Three provinces — Nigeria, Rwanda, and Uganda — have chosen not to be represented, in line with their policy of not participating in meetings of the instruments of the Anglican Communion over continuing disagreements surrounding sexuality (News, 7 July 2022).

“We have done what we can to keep them in the loop with invitations,” Bishop Poggo said. “We did long to have them join the meeting. . . These Provinces are valued members of the Anglican Communion family.”

On the IASCUFO paper, he said: “We are open to seek all avenues for good and fruitful conversations regardless of our views and various issues in the Communion. I did ask them to consider this work going forward, and this is the initial process of having this conversation, first with the ACC then the other instruments. . . It is important to begin to think of what good differentiation might look like.”
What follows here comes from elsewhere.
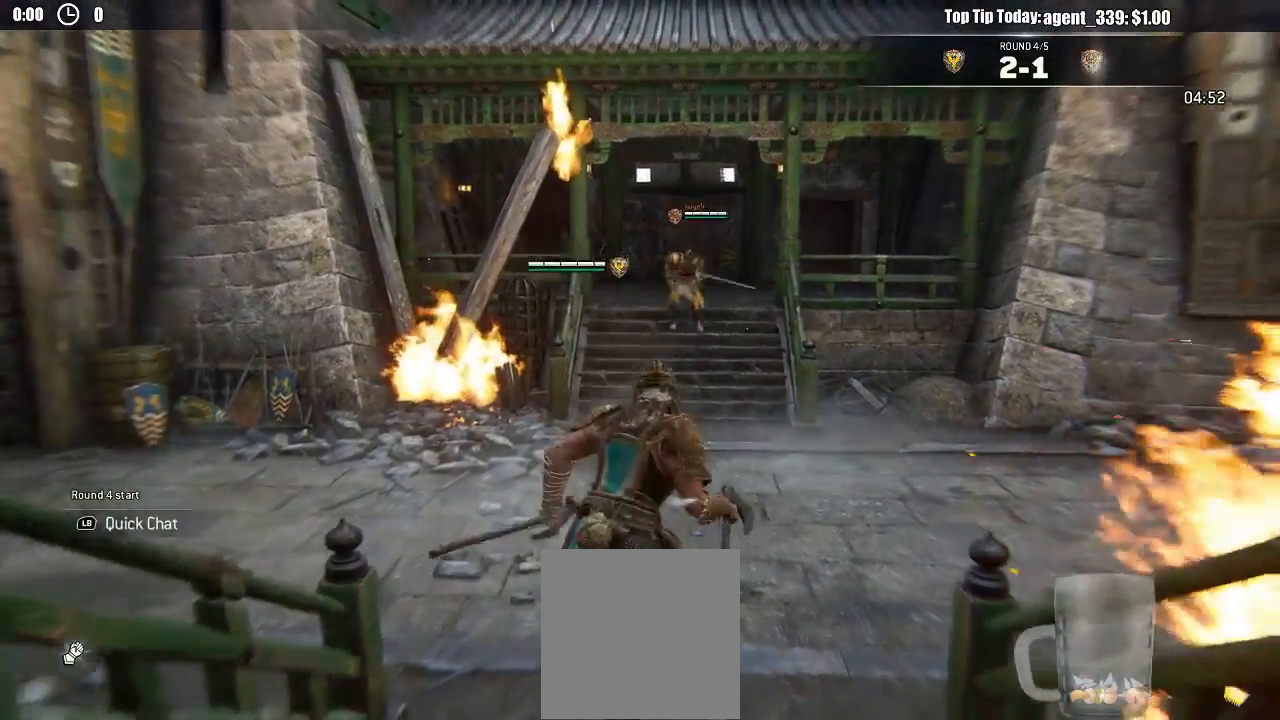
{"dt_ms": 500, "buttons": ["L2"], "left_stick": "up", "right_stick": "center", "events": [[217, "L3", "up"], [483, "L2", "down"]]}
The theme of the eight-day meeting — the first to be hosted in the Province of West Africa – is the “Five Marks of Mission: today and tomorrow” — Tell, Teach, Tend, Transform, and Treasure.
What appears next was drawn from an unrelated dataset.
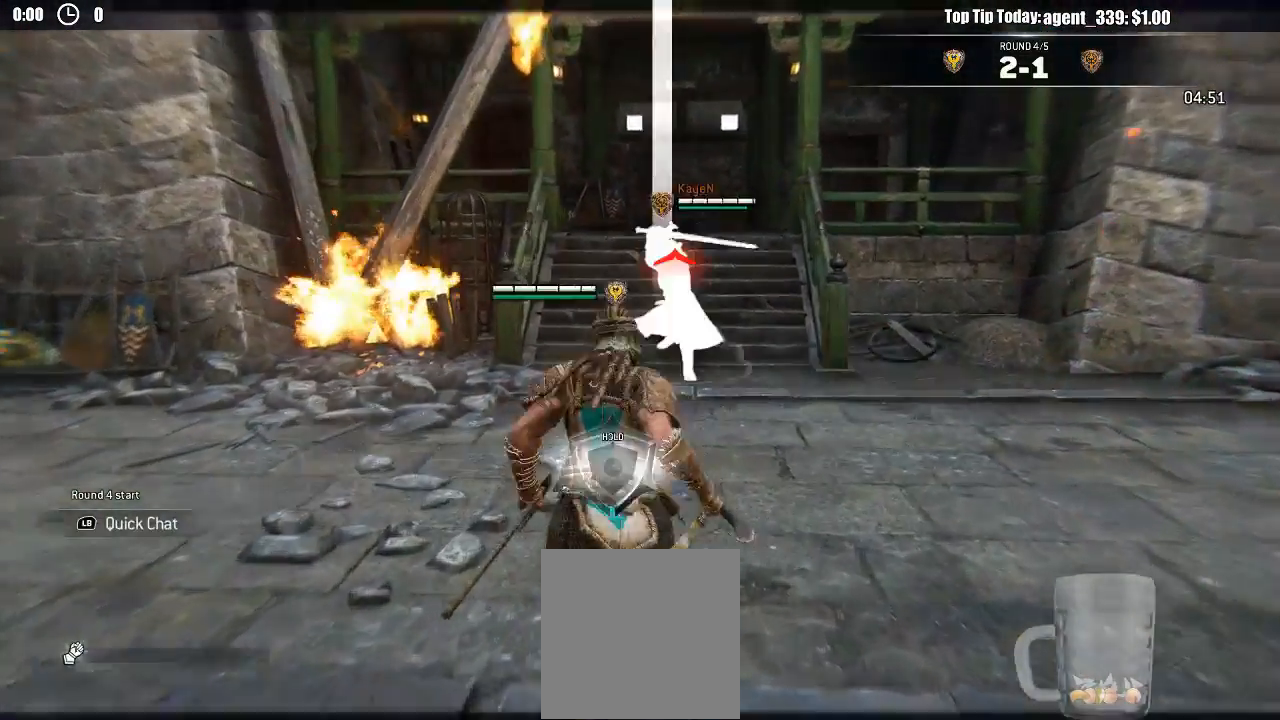
{"dt_ms": 500, "buttons": ["L2"], "left_stick": "up", "right_stick": "up", "events": [[350, "right_stick", "up"]]}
It will begin with a presidential address from the Archbishop Welby and service at the Church of Christ the King, Legon, and will include presentations from Anglican Communion networks and commissions, roundtable discussions, worship, prayer, and Bible study. Subjects include evangelism and discipleship; theological education; science; safeguarding; gender justice; health; ecumenical relationships; interfaith; law; and liturgy.

At the end of the meeting in Ghana, the current chair, Archbishop Paul Kwong, will step down, as will the Vice Chair, Canon Maggie Swinson, and five other members of the Anglican Communion’s Standing Committee. Elections for a new Chair and Vice Chair, and replacement Standing Committee members, will take place during the plenary meeting.

While in Ghana, ACC members will visit the Cape Coast Castle, a former staging post for slaves being transported from West Africa to the Americas. An act of reconciliation will take place during a service in the neighbouring Christ Church Cathedral.

Canon Swinson said: “There will be a number of us for whom this is going to be a personally challenging experience. My mother was from Jamaica and my family were enslaved people. . . There will be several of us present at the ACC meeting, for whom our ancestors may well have set sail from that shore into enslavement and so for me I will be very interested to see just quite how that feels.”

Archbishop Welby will preside at the closing service at St George’s Garrison Anglican Church in Ghana, during which Archbishop Kwong will preach. Archbishop Kwong told the press conference that the hope was for the ACC meeting to “stimulate further reflection and action” on the Five Marks of Mission.